The EU will have a common European asylum system by the fall of 2015! We are now putting years of hard negotiations behind us after today’s positive vote by the European Parliament on the Asylum Package – the framework legislation that will give the EU a common system for asylum.
More than 330 000 people lodged an asylum application in the EU Member States last year, but asylum is not a matter of statistics. Behind every number there is a person who has been forced to leave her home and escape to a whole different continent. The reasons why a person has to flee can vary. It can be to escape from war, persecution or torture. Whatever the reasons might be, each person has a right to have her asylum application tried in a transparent process that respects her legal rights. With a common system, we will take a joint responsibility to ensure that those who have escaped from their home countries will be treated well and have their case tried. This is a great success for the EU, and it deserves a longer blog entry.
The Qualifications Directive specifies the grounds for granting a person international protection and refugee status. The UN Refugee Convention is of course valid, but the Directive gives a common interpretation of the original definition of a refugee.
The Asylum Procedure Directive provides common rules for the EU, e.g. setting time limits on the handling of asylum applications that the Member States’ authorities must adhere to. We have set obligations for proper education for staff that handles asylum applications, and also special rules for unaccompanied minors as they have different needs than adults.
The Reception Conditions Directive sets a minimum standard on the reception of the asylum seeker, with rules on dignified material living conditions and early evaluation of the asylum seeker’s physical and mental health. The asylum seeker shall also be granted faster access to employment. This Directive is important considering the inadequate reception centres all over Europe today. I have earlier written about centres in Greece. We now have clear rules on the conditions of the reception centres, and a very limited list of exceptional cases in which an asylum seeker may be kept in detention. As a fundamental principle: refugees shall not be placed in locked detention centres, and children should never be locked up, unless in exceptional cases it is necessary for their own security.

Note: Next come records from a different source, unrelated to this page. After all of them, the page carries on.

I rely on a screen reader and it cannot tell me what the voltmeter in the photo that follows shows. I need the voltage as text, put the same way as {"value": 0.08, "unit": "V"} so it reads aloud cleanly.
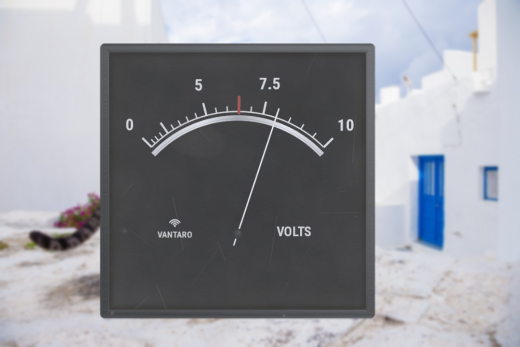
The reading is {"value": 8, "unit": "V"}
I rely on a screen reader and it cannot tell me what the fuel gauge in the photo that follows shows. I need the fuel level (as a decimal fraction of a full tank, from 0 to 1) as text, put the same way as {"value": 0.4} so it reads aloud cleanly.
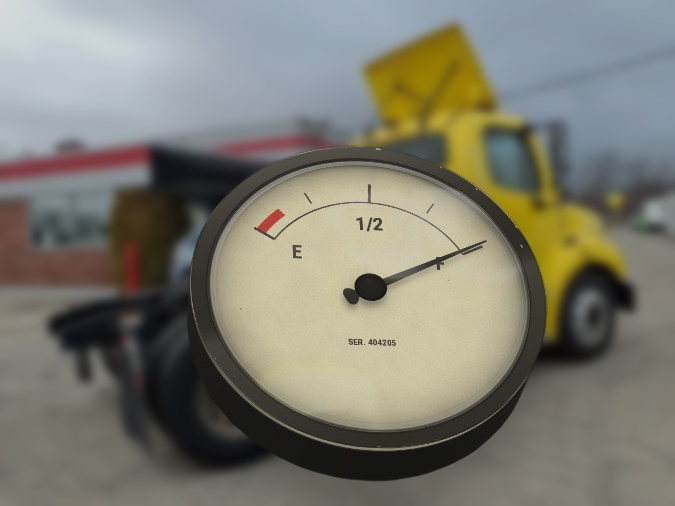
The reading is {"value": 1}
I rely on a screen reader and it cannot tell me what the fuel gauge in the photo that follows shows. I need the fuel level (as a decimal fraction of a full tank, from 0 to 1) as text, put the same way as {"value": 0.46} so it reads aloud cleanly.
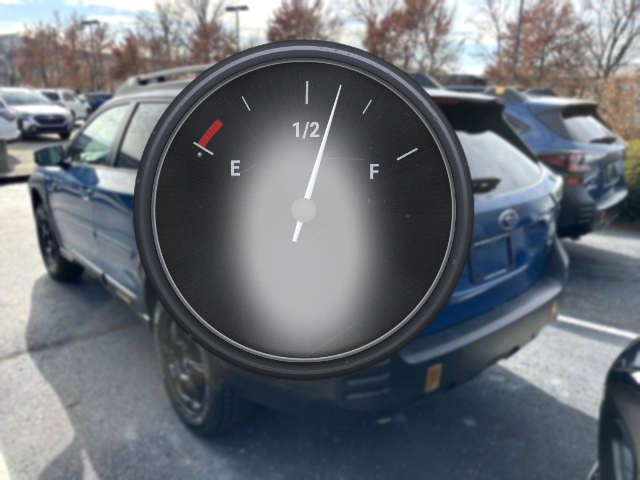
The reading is {"value": 0.625}
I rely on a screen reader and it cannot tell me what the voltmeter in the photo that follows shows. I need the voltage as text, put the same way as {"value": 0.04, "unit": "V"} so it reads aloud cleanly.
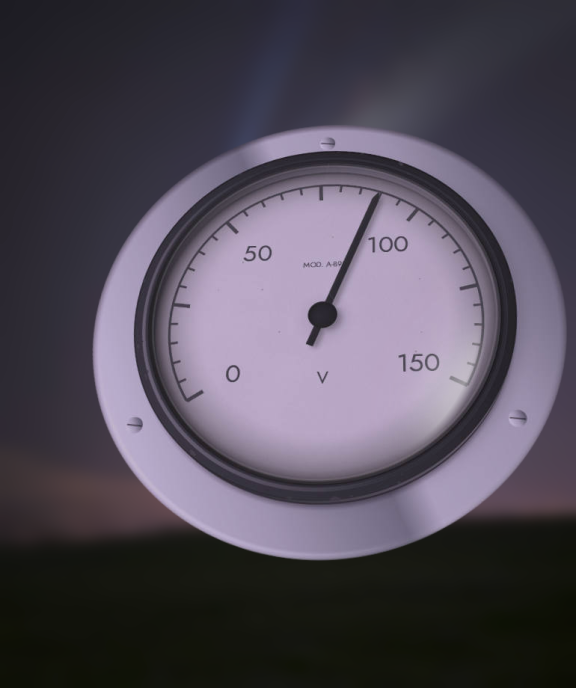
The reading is {"value": 90, "unit": "V"}
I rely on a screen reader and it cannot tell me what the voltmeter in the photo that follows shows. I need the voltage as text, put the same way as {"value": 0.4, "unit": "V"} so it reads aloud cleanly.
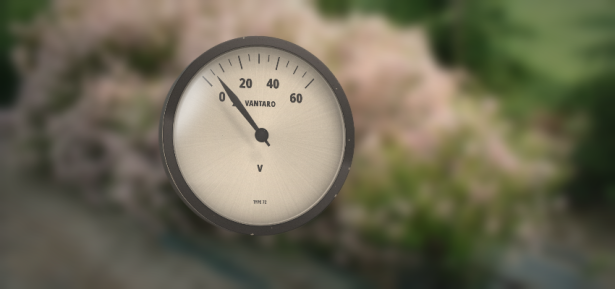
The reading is {"value": 5, "unit": "V"}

The Dublin Regulation is already in place and contains rules that decide which Member State that should handle an asylum claim. This Regulation is now being updated, and according to the new rules, an asylum seeker may not be sent to a Member State where there is a risk of inhumane or degrading treatment. This update also creates a system to detect and address possible issues in the national asylum systems early, before these issues can develop into crises.
EURODAC is a database with fingerprints of all people above the age of 14 that have applied for asylum in one of the EU Member States. According to these new rules, law enforcement authorities will have access to this database in cases that relate to terrorism and serious crime. However, this access is guarded by very strict controls to ensure that refugees are not routinely treated as criminals.
A set of common rules is an incredibly important step to eliminate the large differences that exist between the Member States today, and to raise the standard. In addition, all 27 EU Member States, soon to be 28, have a fully functioning asylum system which will mean that more countries will be able to take responsibility for the people who come for protection in Europe. Today, ten Member States receive 90 % of all asylum seekers.
The next step is to make sure that all Member States will implement these rules. It is worth mentioning that the Commission have funding connected to this legislation package, enabling the Member States to seek funding to help them in the important task of establishing a fully functioning asylum system that respects the legal rights of asylum seekers. We will also assist with training and other support. Only when this system is implemented throughout the EU, we can truthfully say that we have a common asylum system that is characterised by dignity and legal certainty.